> Supplied data:
####

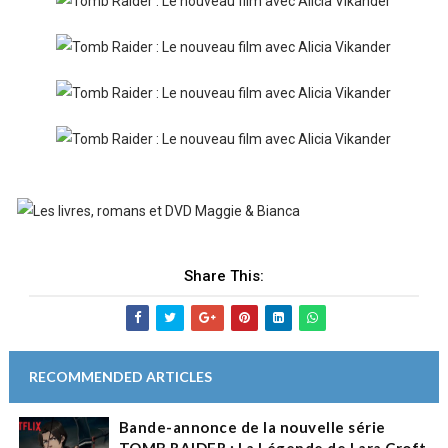
Share This:
RECOMMENDED ARTICLES
Bande-annonce de la nouvelle série
TOMB RAIDER : La Légende de Lara Croft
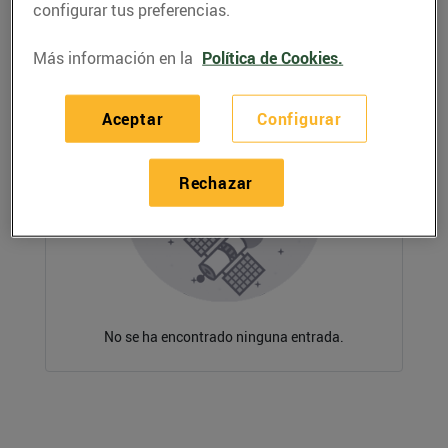
configurar tus preferencias.
Más información en la
Política de Cookies.
Aceptar
Configurar
Rechazar
No se ha encontrado ninguna entrada.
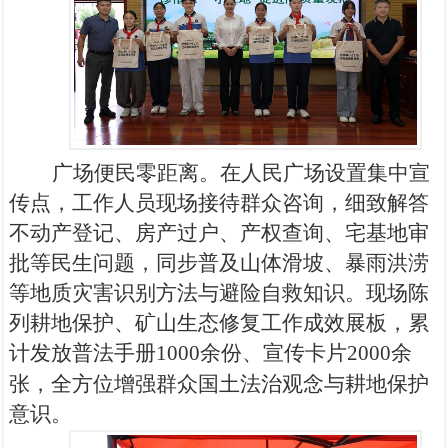
广场便民零距离。在人民广场设置集中宣
传点，工作人员现场接待群众咨询，细致解答
不动产登记、房产过户、产权查询、宅基地审
批等民生问题，同步普及山体滑坡、暴雨洪涝
等地质灾害识别方法与避险自救知识。现场陈
列耕地保护、矿山生态修复工作成效展板，累
计发放普法手册
1000
余份、宣传卡片
2000
余
张，全方位增强群众国土法治观念与耕地保护
意识。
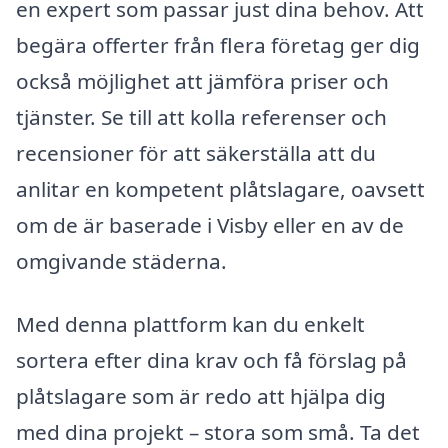
en expert som passar just dina behov. Att
begära offerter från flera företag ger dig
också möjlighet att jämföra priser och
tjänster. Se till att kolla referenser och
recensioner för att säkerställa att du
anlitar en kompetent plåtslagare, oavsett
om de är baserade i Visby eller en av de
omgivande städerna.
Med denna plattform kan du enkelt
sortera efter dina krav och få förslag på
plåtslagare som är redo att hjälpa dig
med dina projekt – stora som små. Ta det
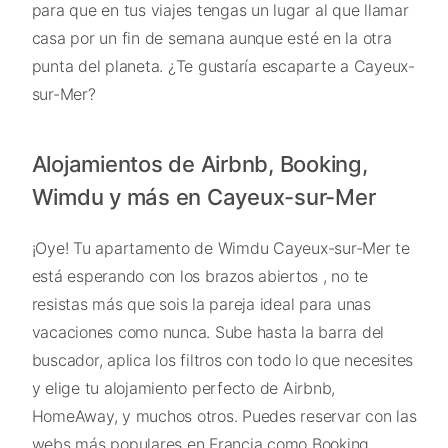
para que en tus viajes tengas un lugar al que llamar
casa por un fin de semana aunque esté en la otra
punta del planeta. ¿Te gustaría escaparte a Cayeux-
sur-Mer?
Alojamientos de Airbnb, Booking,
Wimdu y más en Cayeux-sur-Mer
¡Oye! Tu apartamento de Wimdu Cayeux-sur-Mer te
está esperando con los brazos abiertos , no te
resistas más que sois la pareja ideal para unas
vacaciones como nunca. Sube hasta la barra del
buscador, aplica los filtros con todo lo que necesites
y elige tu alojamiento perfecto de Airbnb,
HomeAway, y muchos otros. Puedes reservar con las
webs más populares en Francia como Booking,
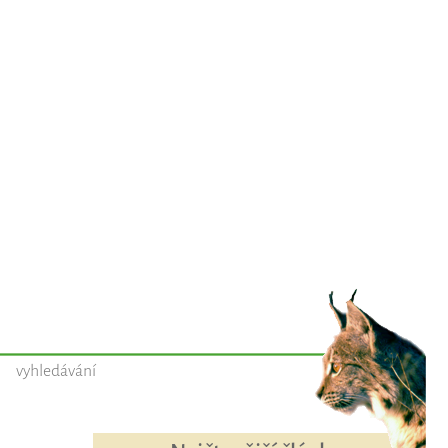
vyhledávání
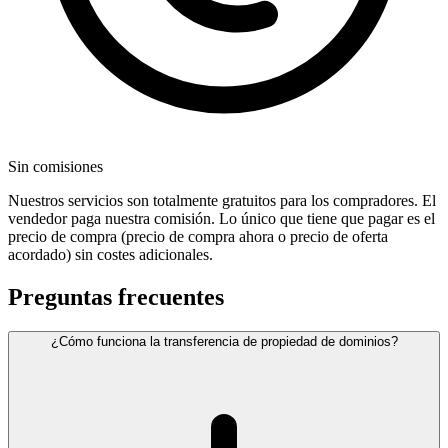
Sin comisiones
Nuestros servicios son totalmente gratuitos para los compradores. El
vendedor paga nuestra comisión. Lo único que tiene que pagar es el
precio de compra (precio de compra ahora o precio de oferta
acordado) sin costes adicionales.
Preguntas frecuentes
¿Cómo funciona la transferencia de propiedad de dominios?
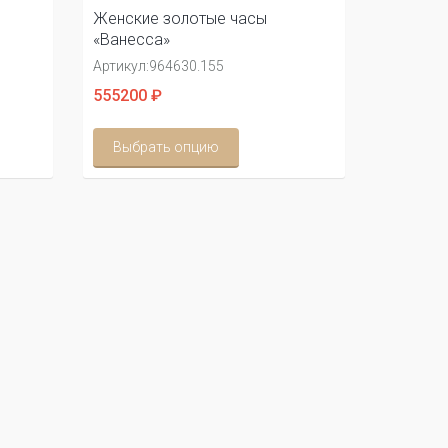
Женские золотые часы
«Ванесса»
Артикул:
964630.155
555200 ₽
Выбрать опцию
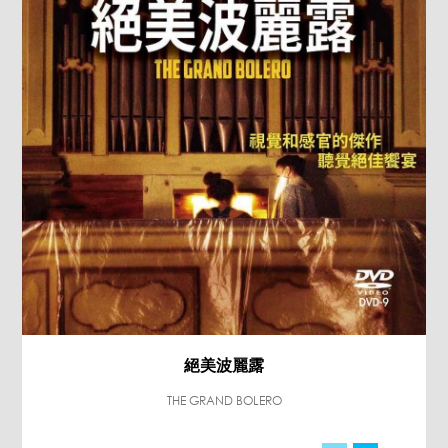
絕美波麗露
THE GRAND BOLERO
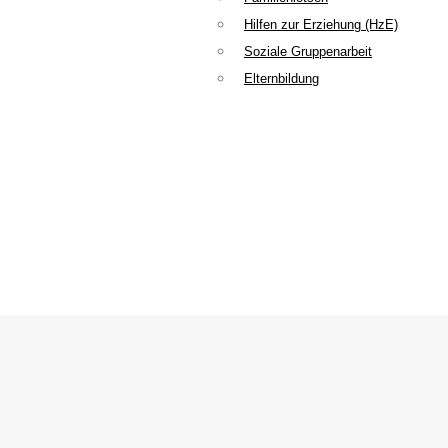
Hilfen zur Erziehung (HzE)
Soziale Gruppenarbeit
Elternbildung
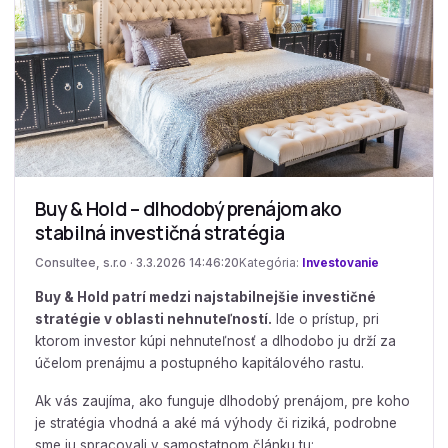
Buy & Hold – dlhodobý prenájom ako
stabilná investičná stratégia
Consultee, s.r.o · 3.3.2026 14:46:20
Kategória:
Investovanie
Buy & Hold patrí medzi najstabilnejšie investičné
stratégie v oblasti nehnuteľností.
Ide o prístup, pri
ktorom investor kúpi nehnuteľnosť a dlhodobo ju drží za
účelom prenájmu a postupného kapitálového rastu.
Ak vás zaujíma, ako funguje dlhodobý prenájom, pre koho
je stratégia vhodná a aké má výhody či riziká, podrobne
sme ju spracovali v samostatnom článku tu:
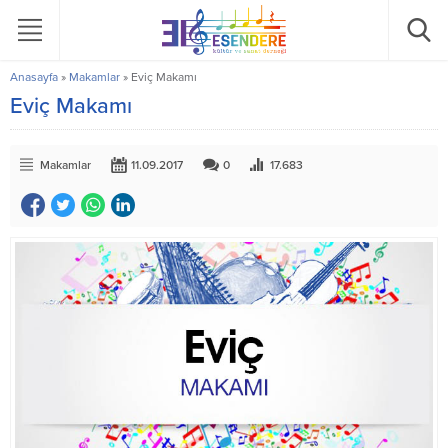
Anasayfa
»
Makamlar
»
Eviç Makamı
Eviç Makamı
Makamlar
11.09.2017
0
17.683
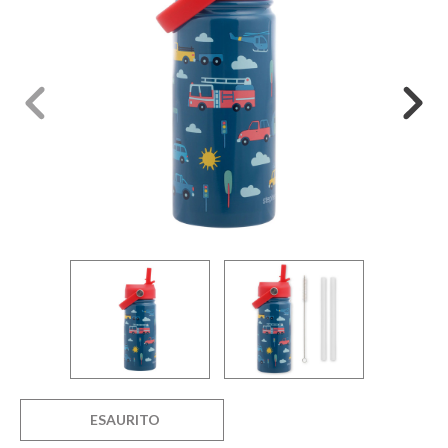
ESAURITO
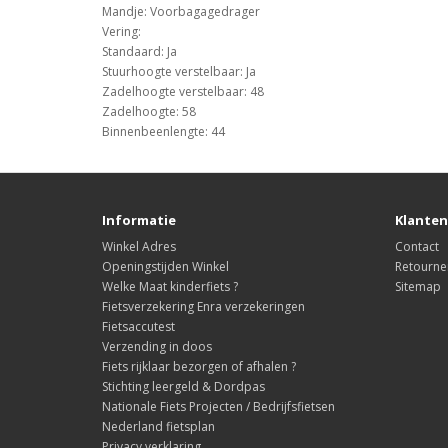
Mandje: Voorbagagedrager
Vering:
Standaard: Ja
Stuurhoogte verstelbaar: Ja
Zadelhoogte verstelbaar: 48
Zadelhoogte: 58
Binnenbeenlengte: 44
Informatie
Klanten
Winkel Adres
Contact
Openingstijden Winkel
Retourne
Welke Maat kinderfiets ?
Sitemap
Fietsverzekering Enra verzekeringen
Fietsaccutest
Verzending in doos
Fiets rijklaar bezorgen of afhalen ?
Stichting leergeld & Dordpas
Nationale Fiets Projecten / Bedrijfsfietsen
Nederland fietsplan
Privacy verklaring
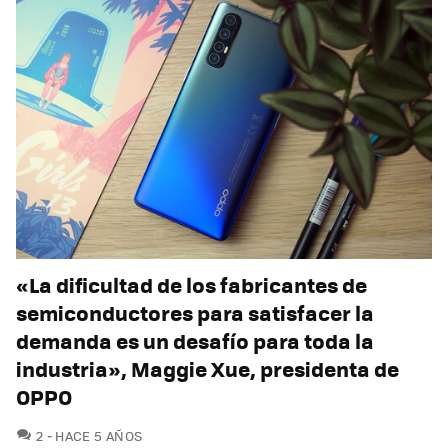
«La dificultad de los fabricantes de
semiconductores para satisfacer la
demanda es un desafío para toda la
industria», Maggie Xue, presidenta de
OPPO
COMENTARIOS
2
HACE 5 AÑOS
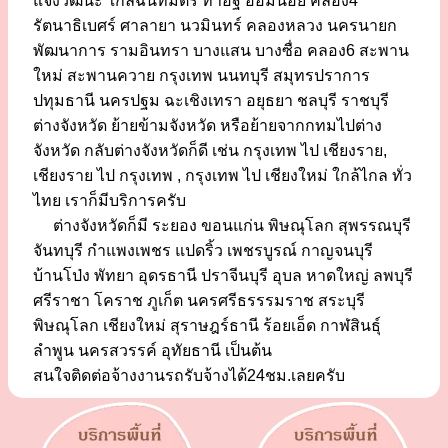
แจ้งวัฒนะ ใกล้ฉันทมิตร ท่าอิฐ อ้อมน้อย คลอง4
รัตนาธิเบศร์ ศาลายา นวมินทร์ คลองหลวง นครนายก
พัฒนาการ รามอินทรา บางแสน บางซื่อ คลอง6 สะพาน
ใหม่ สะพานควาย กรุงเทพ นนทบุรี สมุทรปราการ
ปทุมธานี นครปฐม ฉะเชิงเทรา อยุธยา ชลบุรี ราชบุรี
ต่างจังหวัด ย้ายข้ามจังหวัด หรือย้ายจากกทมไปต่าง
จังหวัด กลับต่างจังหวัดก็ดี เช่น กรุงเทพ ไป เชียงราย,
เชียงราย ไป กรุงเทพ , กรุงเทพ ไป เชียงใหม่ ใกล้ไกล ทั่ว
ไทย เราก็มีบริการครับ
ต่างจังหวัดก็มี ระยอง ขอนแก่น พิษณุโลก สุพรรณบุรี
จันทบุรี กำแพงเพชร แปดริ้ว เพชรบูรณ์ กาญจนบุรี
บ้านโป่ง พัทยา อุดรธานี ปราจีนบุรี อุบล หาดใหญ่ ลพบุรี
ศรีราชา โคราช ภูเก็ต นครศรีธรรรมราช สระบุรี
พิษณุโลก เชียงใหม่ สุราษฎร์ธานี ร้อยเอ็ด กาฬสินธุ์
ลำพูน นครสวรรค์ อุทัยธานี เป็นต้น
สนใจติดต่อจ้างงานรถรับจ้างได้24ชม.เลยครับ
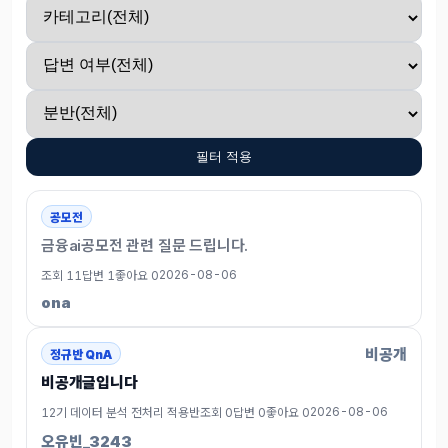
필터 적용
공모전
금융ai공모전 관련 질문 드립니다.
2026-08-06
조회 11
답변 1
좋아요 0
ona
비공개
정규반 QnA
비공개글입니다
2026-08-06
12기 데이터 분석 전처리 적용반
조회 0
답변 0
좋아요 0
오유빈_3243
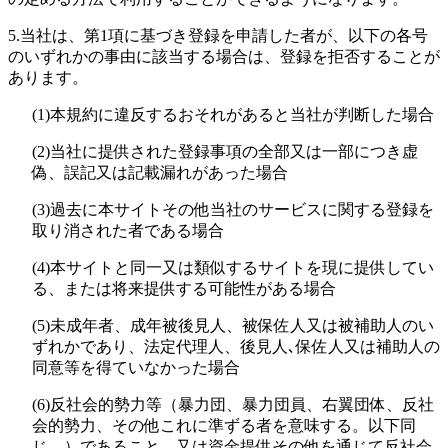
5.
当社は、第1項に基づき登録を申請した者が、以下の各号
のいずれかの事由に該当する場合は、登録を拒否することが
あります。
(1)
本規約に違反するおそれがあると当社が判断した場合
(2)
当社に提供された登録事項の全部又は一部につき虚
偽、誤記又は記載漏れがあった場合
(3)
過去に本サイトその他当社のサービスに関する登録を
取り消された者である場合
(4)
本サイトと同一又は類似するサイトを現に提供してい
る、または将来提供する可能性がある場合
(5)
未成年者、成年被後見人、被保佐人又は被補助人のい
ずれかであり、法定代理人、後見人､保佐人又は補助人の
同意等を得ていなかった場合
(6)
反社会的勢力等（暴力団、暴力団員、右翼団体、反社
会的勢力、その他これに準ずる者を意味する。以下同
じ。）であること、又は資金提供その他を通じて反社会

####

> Problem description:
Going back to the data above, write out everything from the line with "stratégie v oblasti nehnuteľností." down to the line with "Binnenbeenlengte: 44", both included, leaving every picture out.

> Completed task:
stratégie v oblasti nehnuteľností.
Ide o prístup, pri
ktorom investor kúpi nehnuteľnosť a dlhodobo ju drží za
účelom prenájmu a postupného kapitálového rastu.
Ak vás zaujíma, ako funguje dlhodobý prenájom, pre koho
je stratégia vhodná a aké má výhody či riziká, podrobne
sme ju spracovali v samostatnom článku tu:
Anasayfa
»
Makamlar
»
Eviç Makamı
Eviç Makamı
Makamlar
11.09.2017
0
17.683
ESAURITO
Mandje: Voorbagagedrager
Vering:
Standaard: Ja
Stuurhoogte verstelbaar: Ja
Zadelhoogte verstelbaar: 48
Zadelhoogte: 58
Binnenbeenlengte: 44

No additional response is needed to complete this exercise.